PROBLEMS AND TASKS:
1. List every sanctum named in the temple description.
2. Render this sentence from the temple description in Spanish: "The Kaarthikai Kattu, erected in 1859 was demolished about 122 years later in 1981 to make way for the Chettiars Wedding Hall."
3. Carry the temple description forward from its final sentence.

SUPPLIED PASSAGE:
►
The alangara mandapam was used to house the decorated deities on special occasions while the ardha mandapam was the centre hall leading to the main sanctum. The main sanctum was dedicated to Lord Muruga in the form of Sri Thendayuthapani. The Jambu Vinayagar and Iduambar sanctums were constructed on the sides of the main sanctum. A dining hall with a courtyard, called the Kaarthikai Kattu, was used for serving food on Karthikai and special occasions such as Thaipusam. The Kaarthikai Kattu, erected in 1859 was demolished about 122 years later in 1981 to make way for the Chettiars Wedding Hall.
Every year, six important festivals are celebrated with great pomp and grandeur, which are Thaipusam, Laksharchanai for Sri Meenakshi Amman and Sri Durgai Amman, Navarathri, Skantha Shashti and Thiru Karthigai. On Guru Poojai and Karthigai (an auspicious day falling on every month), Annadhanam (free blessed meals) are served to the devotees after prayers.
◄
DATASET EXTRACT:
►
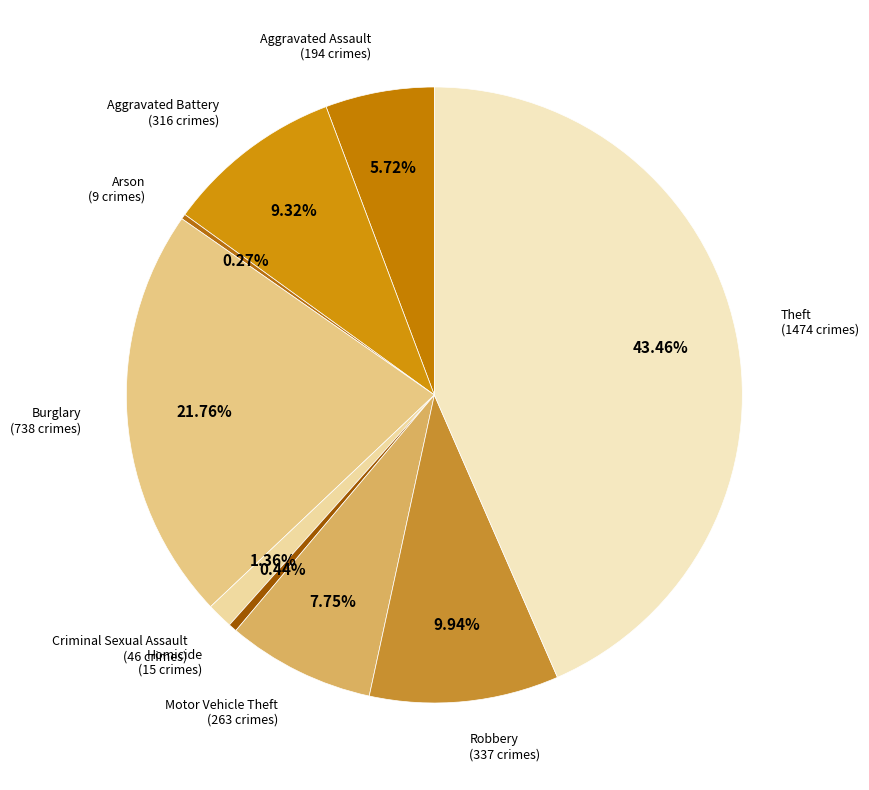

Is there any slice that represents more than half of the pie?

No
◄
►
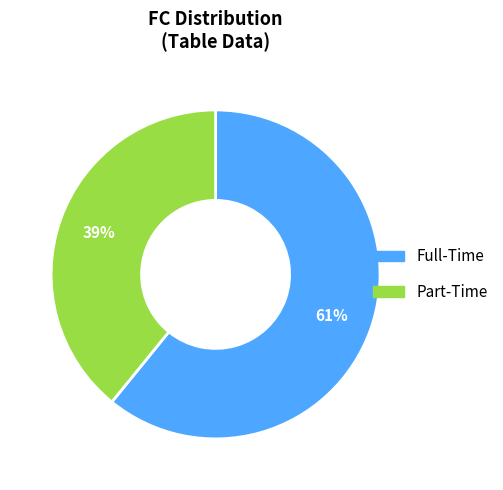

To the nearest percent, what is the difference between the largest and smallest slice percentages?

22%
◄
RESULTS FOR THE EXERCISE:
1.
- The main sanctum (dedicated to Lord Muruga in the form of Sri Thendayuthapani)
- The Jambu Vinayagar sanctum
- The Iduambar sanctum

2. El Kaarthikai Kattu, erigido en 1859, fue demolido unos 122 años después, en 1981, para dar paso al Salón de Bodas de los Chettiars.

3.
Temple in Literary Works
The earliest recorded works about the temple are by Sadasivam Pandithar, a Jaffna Tamil. His poems that were published in ‘Singai Nagaranthati’ and ‘Chitrakavikal’ in 1887 give some description about the temple. His works also became the forerunner to Tamil literature in Malaya and Singapore. Notable among other literary works on Lord Thendayuthapani are by RMR Ramanathan and RKM Meyappa Chettiar. Kavignar Kannadhasan, a Chettiar and a distinguished poet has also composed songs in praise of the Lord Thendayuthapani when he visited the temple in the late 1970s.